The cases are basically reaffirmations that Constitutional rights are not reserved solely for citizens. This might not seem like it has to be emphasized every now and then, but another news event showed that some Americans don’t believe that immigrants deserve basic human rights, let alone Constitutional ones.

On Long Island, a man named Jeffrey Conroy was recently convicted of manslaughter for stabbing an Ecuadoran immigrant to death. According to prosecutors, Conroy was part of a gang that “targeted Latinos for assaults – part of a sport they called ‘beaner-hopping.’ ”

The fact that Conroy wasn’t convicted of murder is intriguing, as one must wonder if the lesser charge of manslaughter would have even been an option if he had stabbed, say, a white woman to death. But of course, Conroy and his thugs had no interest in attacking their fellow whites.

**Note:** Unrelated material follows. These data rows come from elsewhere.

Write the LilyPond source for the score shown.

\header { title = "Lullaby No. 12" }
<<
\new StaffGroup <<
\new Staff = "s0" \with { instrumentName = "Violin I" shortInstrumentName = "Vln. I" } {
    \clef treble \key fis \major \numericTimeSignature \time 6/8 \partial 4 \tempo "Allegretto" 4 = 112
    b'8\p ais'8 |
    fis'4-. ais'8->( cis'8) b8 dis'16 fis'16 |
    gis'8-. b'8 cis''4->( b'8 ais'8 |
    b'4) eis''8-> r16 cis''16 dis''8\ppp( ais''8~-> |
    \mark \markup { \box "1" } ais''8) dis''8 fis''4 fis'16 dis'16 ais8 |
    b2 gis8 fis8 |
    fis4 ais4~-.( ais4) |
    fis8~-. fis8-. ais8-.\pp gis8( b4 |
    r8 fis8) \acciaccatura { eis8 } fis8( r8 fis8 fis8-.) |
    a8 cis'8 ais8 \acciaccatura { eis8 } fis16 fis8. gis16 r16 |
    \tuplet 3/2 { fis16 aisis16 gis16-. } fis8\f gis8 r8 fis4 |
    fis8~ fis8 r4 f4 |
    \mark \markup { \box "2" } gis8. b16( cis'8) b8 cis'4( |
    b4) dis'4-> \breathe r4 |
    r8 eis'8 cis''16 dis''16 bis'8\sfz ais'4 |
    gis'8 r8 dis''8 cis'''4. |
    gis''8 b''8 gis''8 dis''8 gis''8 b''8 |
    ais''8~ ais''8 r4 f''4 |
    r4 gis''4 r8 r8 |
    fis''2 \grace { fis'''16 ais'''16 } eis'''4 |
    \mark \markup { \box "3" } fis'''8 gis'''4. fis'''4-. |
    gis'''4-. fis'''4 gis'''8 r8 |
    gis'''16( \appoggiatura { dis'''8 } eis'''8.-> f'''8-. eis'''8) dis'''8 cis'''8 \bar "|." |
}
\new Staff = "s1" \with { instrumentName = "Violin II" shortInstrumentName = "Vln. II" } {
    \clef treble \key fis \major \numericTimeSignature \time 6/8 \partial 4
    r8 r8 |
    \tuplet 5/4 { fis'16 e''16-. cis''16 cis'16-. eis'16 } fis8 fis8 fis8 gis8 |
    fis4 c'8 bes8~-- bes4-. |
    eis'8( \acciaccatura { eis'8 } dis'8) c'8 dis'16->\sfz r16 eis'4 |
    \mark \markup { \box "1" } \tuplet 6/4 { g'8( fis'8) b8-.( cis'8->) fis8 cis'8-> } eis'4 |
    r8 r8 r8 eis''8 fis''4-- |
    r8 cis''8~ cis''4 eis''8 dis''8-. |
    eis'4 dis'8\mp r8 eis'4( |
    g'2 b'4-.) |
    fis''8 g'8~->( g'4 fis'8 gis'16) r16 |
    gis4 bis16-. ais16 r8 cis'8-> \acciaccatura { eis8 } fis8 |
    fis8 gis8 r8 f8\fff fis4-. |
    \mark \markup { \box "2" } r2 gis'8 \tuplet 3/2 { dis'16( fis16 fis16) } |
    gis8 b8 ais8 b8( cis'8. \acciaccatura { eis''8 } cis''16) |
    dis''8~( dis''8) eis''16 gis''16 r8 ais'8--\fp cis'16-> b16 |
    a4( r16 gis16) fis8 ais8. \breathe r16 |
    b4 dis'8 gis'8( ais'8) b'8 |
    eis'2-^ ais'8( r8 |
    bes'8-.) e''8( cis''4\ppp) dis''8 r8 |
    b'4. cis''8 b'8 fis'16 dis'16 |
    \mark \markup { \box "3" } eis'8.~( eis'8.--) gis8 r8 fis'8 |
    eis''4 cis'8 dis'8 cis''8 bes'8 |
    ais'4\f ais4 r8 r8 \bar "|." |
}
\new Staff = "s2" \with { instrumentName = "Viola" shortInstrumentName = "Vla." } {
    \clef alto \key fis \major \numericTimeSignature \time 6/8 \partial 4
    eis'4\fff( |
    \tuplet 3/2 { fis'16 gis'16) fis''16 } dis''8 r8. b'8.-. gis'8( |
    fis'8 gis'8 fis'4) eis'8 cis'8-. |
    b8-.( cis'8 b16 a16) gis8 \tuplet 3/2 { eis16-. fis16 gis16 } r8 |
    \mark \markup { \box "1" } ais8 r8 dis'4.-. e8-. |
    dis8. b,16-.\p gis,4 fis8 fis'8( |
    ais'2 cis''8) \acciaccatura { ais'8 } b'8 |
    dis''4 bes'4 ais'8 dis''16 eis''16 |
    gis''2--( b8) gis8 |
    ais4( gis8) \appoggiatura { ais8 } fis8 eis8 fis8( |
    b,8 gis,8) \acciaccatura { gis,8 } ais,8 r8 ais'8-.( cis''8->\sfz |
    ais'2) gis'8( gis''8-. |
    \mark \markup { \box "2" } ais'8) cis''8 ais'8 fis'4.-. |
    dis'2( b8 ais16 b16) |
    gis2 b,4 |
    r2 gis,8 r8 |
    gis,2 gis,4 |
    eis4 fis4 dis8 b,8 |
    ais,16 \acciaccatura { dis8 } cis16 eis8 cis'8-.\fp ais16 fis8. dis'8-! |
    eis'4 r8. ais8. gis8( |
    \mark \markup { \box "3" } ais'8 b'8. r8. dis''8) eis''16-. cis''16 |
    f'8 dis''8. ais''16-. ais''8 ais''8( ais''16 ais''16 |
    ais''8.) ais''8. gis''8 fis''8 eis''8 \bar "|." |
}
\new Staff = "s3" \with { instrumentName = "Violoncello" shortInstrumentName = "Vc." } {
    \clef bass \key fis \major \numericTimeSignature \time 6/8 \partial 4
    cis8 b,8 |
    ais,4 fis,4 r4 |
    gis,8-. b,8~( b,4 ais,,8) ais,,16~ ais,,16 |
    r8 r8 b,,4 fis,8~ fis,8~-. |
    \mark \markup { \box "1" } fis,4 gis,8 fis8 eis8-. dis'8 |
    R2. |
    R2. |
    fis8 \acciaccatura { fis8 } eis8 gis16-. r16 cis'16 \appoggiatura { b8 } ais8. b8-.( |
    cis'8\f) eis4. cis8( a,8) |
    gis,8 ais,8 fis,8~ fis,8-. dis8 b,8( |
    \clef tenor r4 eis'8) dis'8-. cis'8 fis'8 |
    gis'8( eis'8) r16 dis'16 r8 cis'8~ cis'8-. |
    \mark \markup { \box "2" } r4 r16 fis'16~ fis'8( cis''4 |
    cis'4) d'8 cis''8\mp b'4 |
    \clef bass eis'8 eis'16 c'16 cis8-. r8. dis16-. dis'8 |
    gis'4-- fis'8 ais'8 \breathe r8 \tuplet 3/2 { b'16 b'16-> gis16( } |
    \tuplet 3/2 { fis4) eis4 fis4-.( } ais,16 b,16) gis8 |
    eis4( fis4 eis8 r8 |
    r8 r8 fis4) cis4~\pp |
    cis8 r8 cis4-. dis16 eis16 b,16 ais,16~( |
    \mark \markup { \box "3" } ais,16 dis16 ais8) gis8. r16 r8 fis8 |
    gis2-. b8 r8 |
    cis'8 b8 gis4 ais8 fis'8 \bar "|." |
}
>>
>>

He was part of what the Southern Poverty Law Center calls “a pattern of ethnic intolerance going back ten years” on Long Island. The Center adds that Latinos there live “in an environment of intolerance and violence directed at them. The atmosphere of intolerance was stoked in part by anti-immigrant groups and some county leaders, along with an indifferent police department.”

These events show that it will be some time before certain Americans agree that Hispanics have a right to live among them. And it will be even longer before a few others agree that Hispanics have a right to live at all.